GENRE: Fiction, Urban Fiction, Realistic
My Rating: 5/5
I have always been fond of classics since my childhood. My library reading time was spent devouring illustrated classics when I was young, and the unabridged versions as I grew older. In ninth grade we were asked by our English teacher to do a book review on the book “Jane Eyre”. The left a deep impression in my mind and heart with its story of isolation, abandonment, deprivation and the journey of self discovery. Jane is not your quintessential heroine who serves as an ornamental piece to the hero. She is rather independent, fierce yet gentle, humble, a lady of principles, and someone who does not compromise on her self-respect or integrity for the bait of being married.
So when I got the ebook from Library Thing Early Reviewers I grabbed at it. As a self confessed bibliophile, there are many books I turn to when I seek advice or a reality check. Thus, the idea of the book not only fascinated me but I was also intrigued as to what was held between the pages. I was left feeling sore, tender and bruised as if been beaten in my guts. Dear Jane is written in the form of diary/journal entries which renders a personal and intimate feel. The reading feels as if you are audience to the life of the protagonist. I am still reeling under the effects of the book. At times I was crying inconsolably, and then there were times when the bile rose to my mouth making every ting taste acrid.
Similar to Jane Eyre, the cover has the image of a girl’s silhouette. The image seems of a girl tightly braided which resonates with the tightly contained soul. This book does make for not a cheerful or light reading. This is a raw story of Elecktra Koutros(nicknamed Kit Kat), a girl from Greece who lives a life of deprivation, child abuse, sexual violence, domestic violence, extreme poverty, abandonment, before being adopted by a Greek American woman. The diary entries are her recounting of her life events. There are quotes from the book ‘Jane Eyre’ at the beginning of each chapter that helped Kit Kat connect to Jane through the diverse experiences of the character. Elecktra faces abuse from her own mother who is a prostitute and the man who poses as their protector is her pimp. Elecktra’s father gives up on the family when under rage his wife hits him with the heel of her sandal, fatally wounding him. He becomes partially blind. The pimp sexually abuses her mother and also Elecktra. She grows up in an environment of violence, abuse and poverty. She lives with her aunt for a while before being sent up for adoption. But the adoption is not the beginning of her fairy tale. Her new mother Ann, wants her to erase all her past and her memories. She even renames her Kathryn, trying to obliterate her past. You can mould a young child into someone you want, but the same cannot be done with a eight year old. This rebellion or defiance does not go well with Ann, and this strains the relationship. Instead of the love and acceptance she so earnestly seeks, she is further suppressed emotionally.

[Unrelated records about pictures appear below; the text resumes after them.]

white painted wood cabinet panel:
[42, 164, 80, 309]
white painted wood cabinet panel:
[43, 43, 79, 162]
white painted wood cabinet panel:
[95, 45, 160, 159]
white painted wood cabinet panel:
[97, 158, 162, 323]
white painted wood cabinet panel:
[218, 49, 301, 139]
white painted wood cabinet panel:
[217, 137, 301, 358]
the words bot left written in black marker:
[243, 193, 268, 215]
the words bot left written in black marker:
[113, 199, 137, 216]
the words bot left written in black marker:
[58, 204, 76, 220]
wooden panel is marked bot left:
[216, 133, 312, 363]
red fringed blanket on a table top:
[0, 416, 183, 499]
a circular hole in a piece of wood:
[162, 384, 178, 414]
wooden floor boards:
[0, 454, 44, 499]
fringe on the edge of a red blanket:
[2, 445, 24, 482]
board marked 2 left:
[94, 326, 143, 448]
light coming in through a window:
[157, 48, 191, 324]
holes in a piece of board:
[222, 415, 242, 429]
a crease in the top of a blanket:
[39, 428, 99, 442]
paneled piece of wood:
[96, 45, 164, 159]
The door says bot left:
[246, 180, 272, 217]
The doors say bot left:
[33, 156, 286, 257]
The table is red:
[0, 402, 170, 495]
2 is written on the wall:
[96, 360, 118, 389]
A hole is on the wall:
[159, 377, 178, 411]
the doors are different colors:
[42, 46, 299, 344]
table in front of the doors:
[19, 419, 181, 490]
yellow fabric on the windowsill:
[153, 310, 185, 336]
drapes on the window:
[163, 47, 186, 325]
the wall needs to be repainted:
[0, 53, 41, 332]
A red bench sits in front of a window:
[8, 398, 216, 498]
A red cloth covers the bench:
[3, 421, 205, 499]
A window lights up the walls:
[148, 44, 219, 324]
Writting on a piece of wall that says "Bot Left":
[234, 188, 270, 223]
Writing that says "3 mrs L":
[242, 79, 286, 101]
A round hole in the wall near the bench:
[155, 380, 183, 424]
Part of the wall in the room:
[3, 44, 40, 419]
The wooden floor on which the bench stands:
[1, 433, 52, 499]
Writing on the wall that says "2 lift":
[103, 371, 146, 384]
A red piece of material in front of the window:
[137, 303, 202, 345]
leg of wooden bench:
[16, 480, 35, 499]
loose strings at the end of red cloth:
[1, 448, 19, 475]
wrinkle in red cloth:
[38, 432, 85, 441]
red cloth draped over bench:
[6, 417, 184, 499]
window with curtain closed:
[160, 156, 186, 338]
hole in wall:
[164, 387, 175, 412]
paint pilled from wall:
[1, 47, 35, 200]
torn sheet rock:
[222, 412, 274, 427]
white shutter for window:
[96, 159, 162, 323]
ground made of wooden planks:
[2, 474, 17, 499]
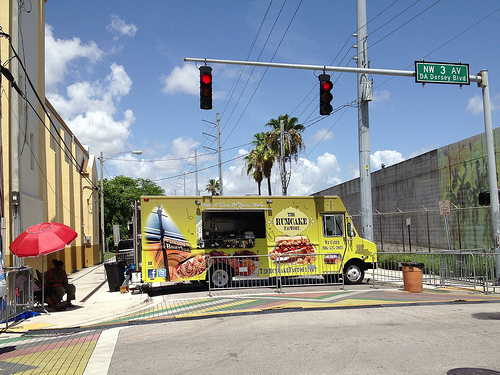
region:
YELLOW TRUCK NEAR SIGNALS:
[121, 176, 370, 291]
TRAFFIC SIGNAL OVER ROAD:
[193, 65, 214, 110]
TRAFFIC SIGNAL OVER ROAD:
[314, 73, 335, 124]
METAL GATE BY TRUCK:
[217, 256, 340, 284]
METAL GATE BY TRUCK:
[371, 256, 477, 280]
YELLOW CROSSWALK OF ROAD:
[0, 326, 105, 371]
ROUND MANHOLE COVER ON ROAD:
[439, 360, 499, 374]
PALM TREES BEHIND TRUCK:
[253, 111, 293, 173]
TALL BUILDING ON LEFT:
[0, 119, 97, 271]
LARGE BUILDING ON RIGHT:
[380, 164, 492, 241]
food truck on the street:
[84, 165, 383, 287]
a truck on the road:
[85, 140, 457, 361]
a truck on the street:
[139, 164, 303, 349]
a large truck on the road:
[129, 146, 331, 293]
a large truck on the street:
[92, 134, 410, 328]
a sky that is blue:
[96, 108, 194, 158]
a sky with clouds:
[92, 113, 244, 173]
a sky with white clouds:
[71, 119, 257, 196]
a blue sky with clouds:
[85, 111, 271, 176]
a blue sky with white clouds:
[99, 118, 225, 177]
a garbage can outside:
[416, 246, 446, 306]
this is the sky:
[96, 5, 146, 30]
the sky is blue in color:
[171, 19, 209, 35]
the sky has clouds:
[82, 83, 148, 129]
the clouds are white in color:
[94, 121, 114, 138]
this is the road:
[252, 329, 291, 354]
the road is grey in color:
[265, 322, 317, 367]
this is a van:
[132, 178, 362, 298]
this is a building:
[50, 140, 96, 202]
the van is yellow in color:
[180, 209, 191, 218]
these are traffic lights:
[198, 64, 332, 126]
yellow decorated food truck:
[137, 195, 376, 283]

The story ends with a peak into harsh reality. Kit Kat moves out of her new mother’s house to create a life of her own. She decides to write her own narrative and become the author of her own story. The book does not give you happy ever after with a happy life for Elecktra, rather it ends on the note that we should live for ourselves.
“As the writer of my narrative, I write my own story, my way. Just like Jane. Just like you.”
This book has been unlike any other I’ve read. It is grave and full of brutalities, but one must admit that it’s the sad truth of many children around the world. Having read Jane Eyre I thoroughly enjoyed this books due to the literary analysis of Jane Eyre in comparison with Kit Kat’s life. Each event in Jane’s life find an echo in KitKat’s life and she finds solace in having someone who’s suffered like her. I think reading Jane Eyre, by Charlotte Bronte, prior to reading this book would be of huge help in understanding and comprehending the allusions. On the other hand, Dear Jane would make an exceptional companion piece when studying Jane Eyre to demonstrate how classic literature is still relevant in modern life. After reading this book, I think that some readers may consider reading Jane Eyre in order to find out more about this character who helped Kit Kat embrace herself and discover who she really is.
I loved the ending of the book the most. It is valid and plausible, just like the rest of the novel. Had there been a cinematic ending of happy rosy future the value of the book would have drastically reduced, and would have undermined the story. Dear Jane ends with optimism and a hope that will carve a niche for herself in this world.
As a warning this book will leave you with a feeling of loneliness and dejection. It is poignant and heart wrenching with an emotional impact, that will leave you gasping for air.
PS: PLEASE DO NOT READ THIS BOOK IF YOU CANNOT STOMACH READING ABOUT SEXUAL VIOLENCE, CHILD ABUSE, AND OTHER BRUTAL TRUTHS.